> **DATA RECORDS**:
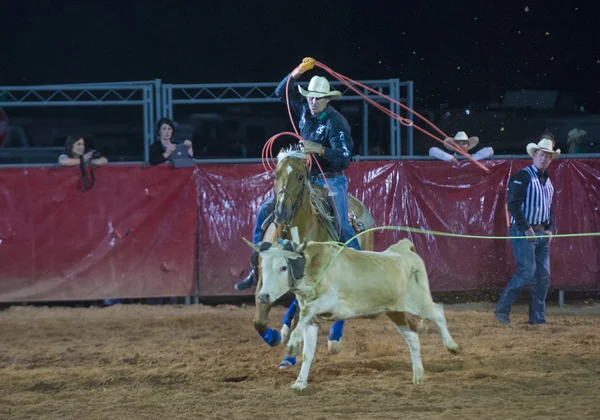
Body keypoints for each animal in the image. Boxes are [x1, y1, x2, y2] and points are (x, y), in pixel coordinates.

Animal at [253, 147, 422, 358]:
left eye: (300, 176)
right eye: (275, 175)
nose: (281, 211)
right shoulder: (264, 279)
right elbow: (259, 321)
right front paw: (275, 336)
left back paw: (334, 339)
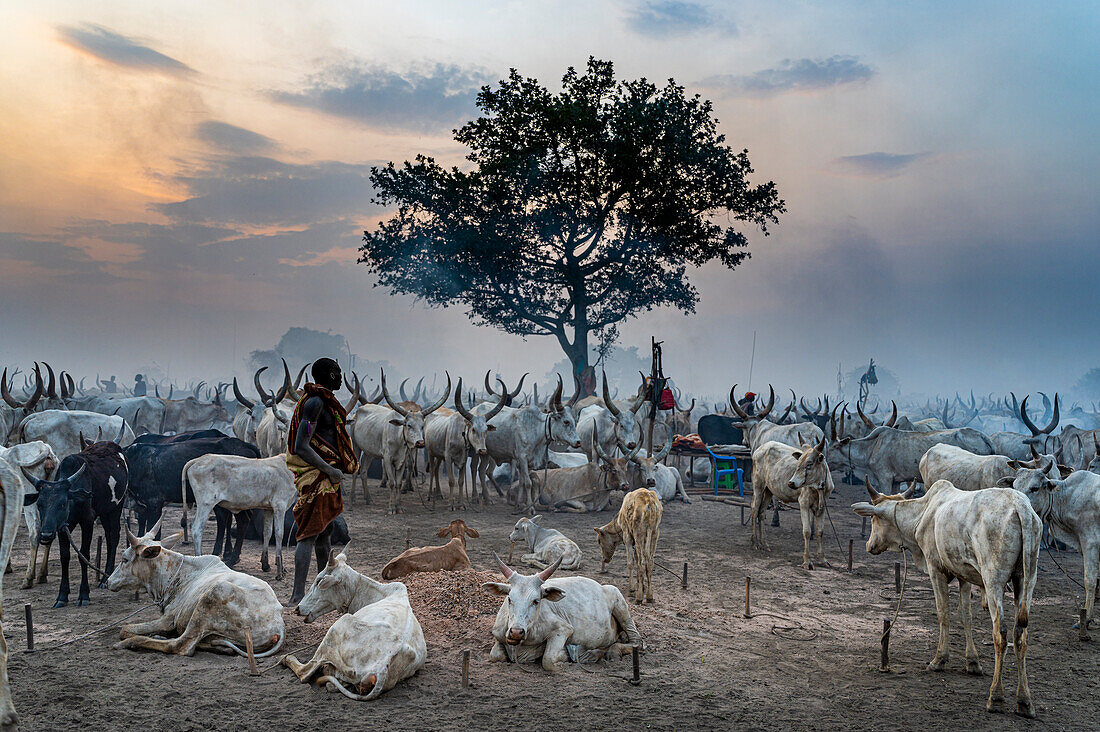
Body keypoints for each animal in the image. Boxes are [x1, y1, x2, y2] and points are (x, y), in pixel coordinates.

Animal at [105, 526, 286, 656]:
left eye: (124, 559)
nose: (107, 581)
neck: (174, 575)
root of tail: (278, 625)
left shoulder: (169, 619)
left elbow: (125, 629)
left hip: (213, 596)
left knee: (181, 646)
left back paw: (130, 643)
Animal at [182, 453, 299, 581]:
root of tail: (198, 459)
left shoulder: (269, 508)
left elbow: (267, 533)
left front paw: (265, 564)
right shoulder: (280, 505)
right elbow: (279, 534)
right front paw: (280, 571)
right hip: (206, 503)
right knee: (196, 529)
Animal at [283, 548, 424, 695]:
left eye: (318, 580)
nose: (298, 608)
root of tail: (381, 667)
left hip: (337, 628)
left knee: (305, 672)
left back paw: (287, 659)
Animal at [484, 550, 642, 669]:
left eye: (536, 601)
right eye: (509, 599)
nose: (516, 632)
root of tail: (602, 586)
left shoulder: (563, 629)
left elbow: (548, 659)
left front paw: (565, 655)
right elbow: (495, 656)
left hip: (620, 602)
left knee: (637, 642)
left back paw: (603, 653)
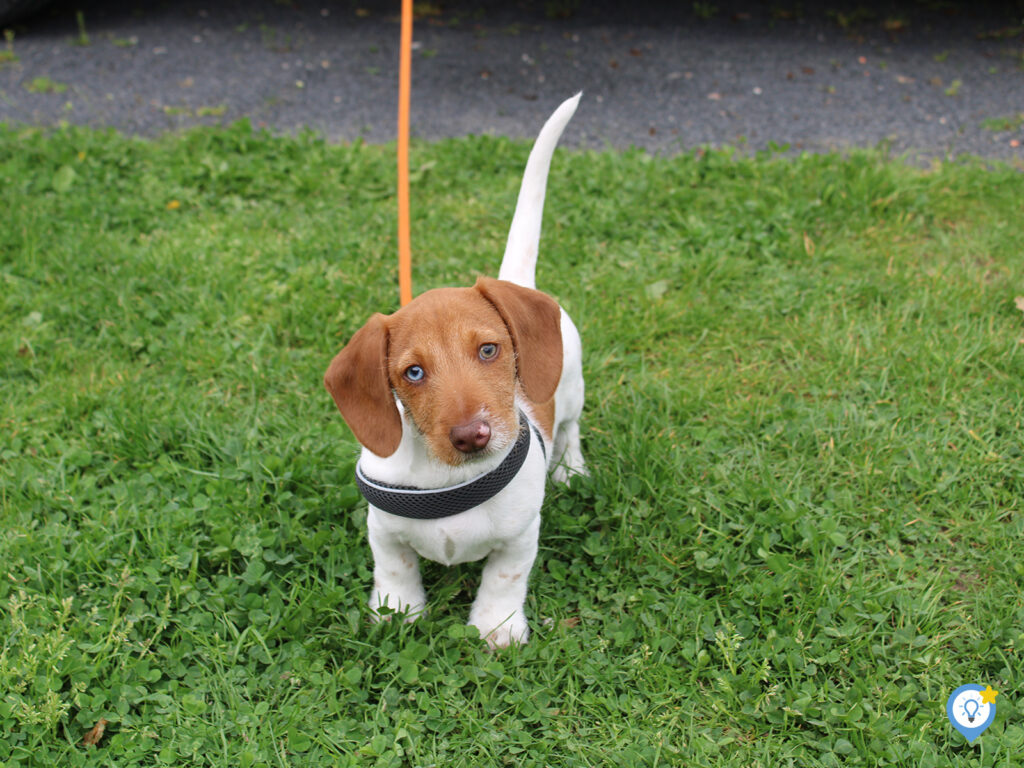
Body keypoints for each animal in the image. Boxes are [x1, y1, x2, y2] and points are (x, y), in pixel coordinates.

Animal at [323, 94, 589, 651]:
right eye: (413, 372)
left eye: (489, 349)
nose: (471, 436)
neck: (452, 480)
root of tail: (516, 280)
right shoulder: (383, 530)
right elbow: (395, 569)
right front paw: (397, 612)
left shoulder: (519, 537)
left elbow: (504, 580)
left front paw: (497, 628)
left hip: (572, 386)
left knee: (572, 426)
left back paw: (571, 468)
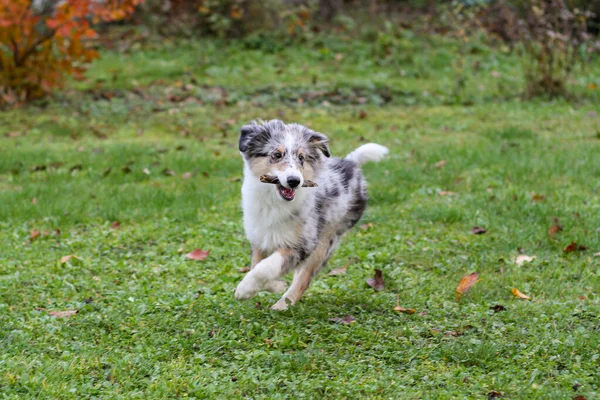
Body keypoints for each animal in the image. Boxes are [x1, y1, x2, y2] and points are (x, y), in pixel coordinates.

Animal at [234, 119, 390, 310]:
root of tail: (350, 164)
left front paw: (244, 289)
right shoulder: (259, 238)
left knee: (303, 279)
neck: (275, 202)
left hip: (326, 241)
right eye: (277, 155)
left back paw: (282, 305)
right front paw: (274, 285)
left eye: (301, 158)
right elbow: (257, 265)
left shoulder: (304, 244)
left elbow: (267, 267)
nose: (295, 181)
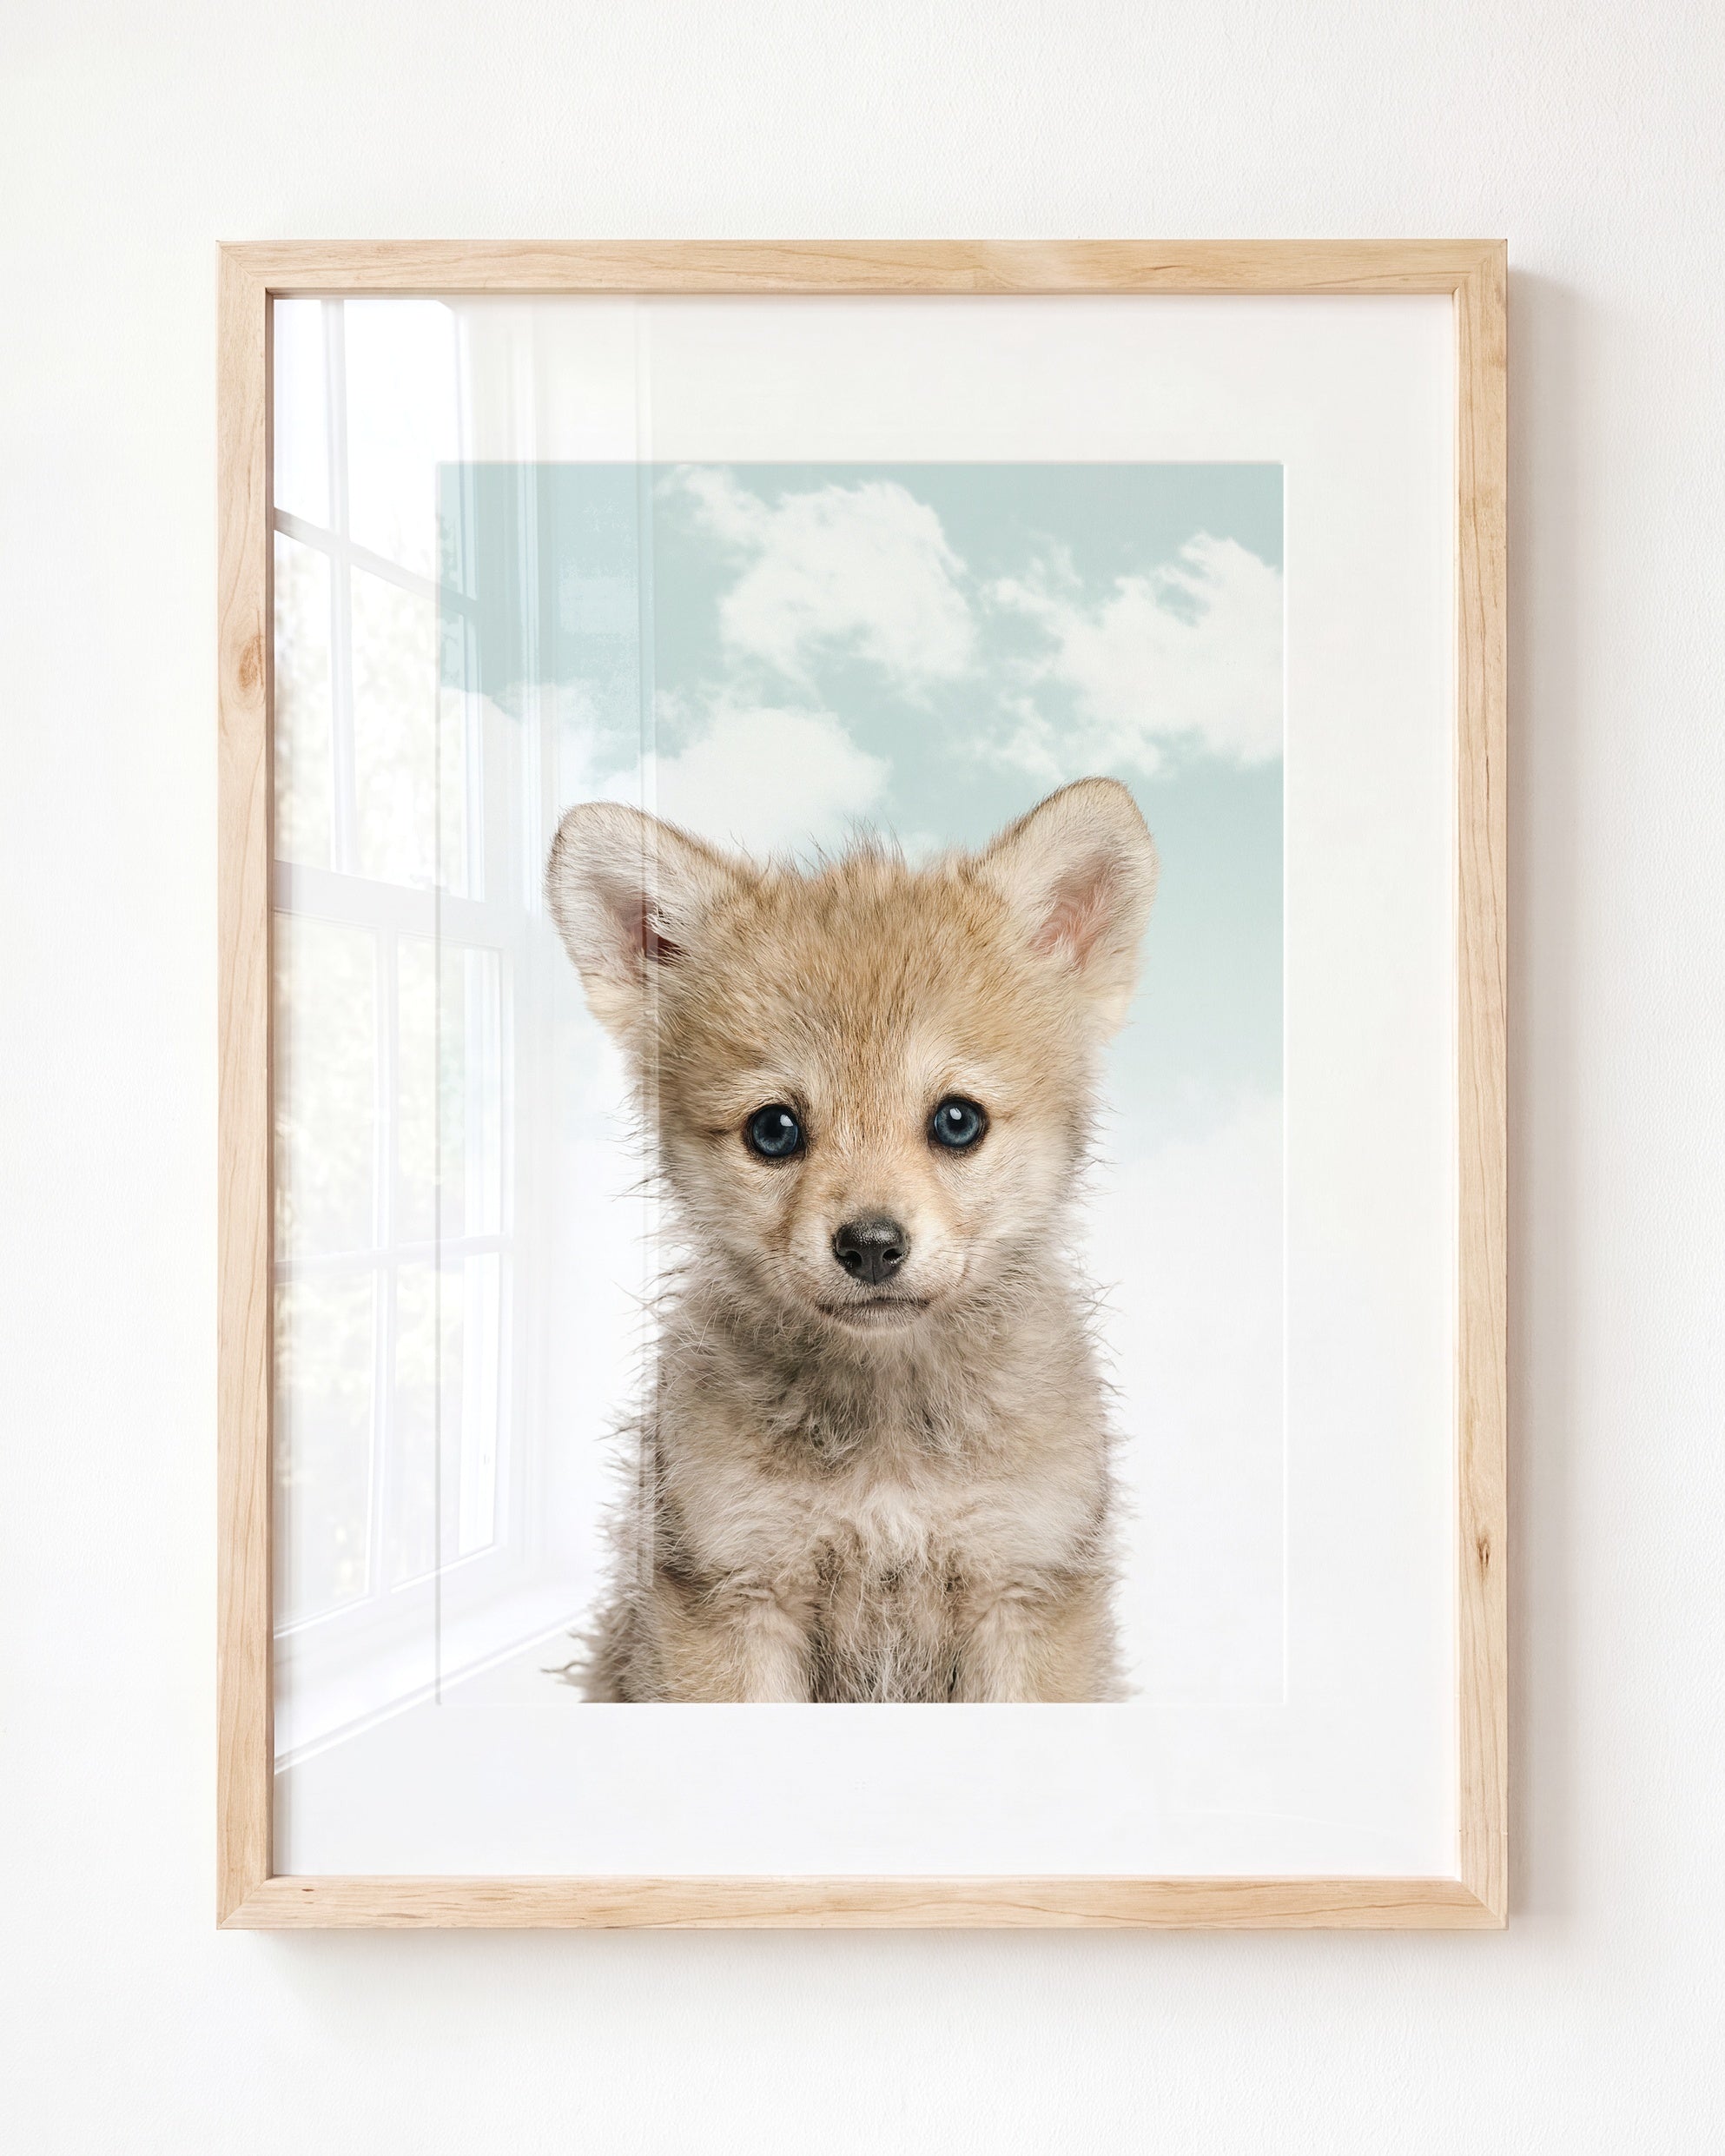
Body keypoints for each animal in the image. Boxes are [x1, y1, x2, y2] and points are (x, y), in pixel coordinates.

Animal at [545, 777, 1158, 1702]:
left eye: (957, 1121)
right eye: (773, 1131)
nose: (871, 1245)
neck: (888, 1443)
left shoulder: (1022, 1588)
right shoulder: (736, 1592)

> **AIM OF THE EXERCISE**:
Transcribe exactly the lines above, beginning at the one with "left hip: (337, 628)" and going up to and including the one with "right elbow: (257, 265)". Pictures do not belong in the copy.

> **YOUR SOLUTION**:
left hip: (337, 628)
left knee: (305, 672)
left back paw: (287, 659)
Animal at [484, 550, 642, 669]:
left eye: (536, 601)
right eye: (509, 599)
nose: (516, 632)
root of tail: (602, 586)
left shoulder: (563, 629)
left elbow: (548, 659)
left front paw: (565, 655)
right elbow: (495, 656)
left hip: (620, 602)
left knee: (637, 642)
left back paw: (603, 653)
Body keypoints for each animal in the image. Boxes are [x1, y1, x2, y2] and points are (x, y), in pixel coordinates.

Animal at [323, 94, 589, 651]:
right eye: (413, 372)
left eye: (489, 349)
nose: (471, 436)
neck: (452, 480)
root of tail: (516, 280)
right shoulder: (383, 530)
right elbow: (395, 569)
right front paw: (397, 612)
left shoulder: (519, 537)
left elbow: (504, 580)
left front paw: (497, 628)
left hip: (572, 386)
left knee: (572, 426)
left back paw: (571, 468)
Body keypoints for each animal in the image. Boxes are [x1, y1, x2, y2] and points are (x, y), in pixel coordinates.

Animal at [234, 119, 390, 310]:
root of tail: (350, 164)
left front paw: (244, 289)
right shoulder: (259, 238)
left knee: (303, 279)
neck: (275, 202)
left hip: (326, 241)
right eye: (277, 155)
left back paw: (282, 305)
right front paw: (274, 285)
left eye: (301, 158)
right elbow: (257, 265)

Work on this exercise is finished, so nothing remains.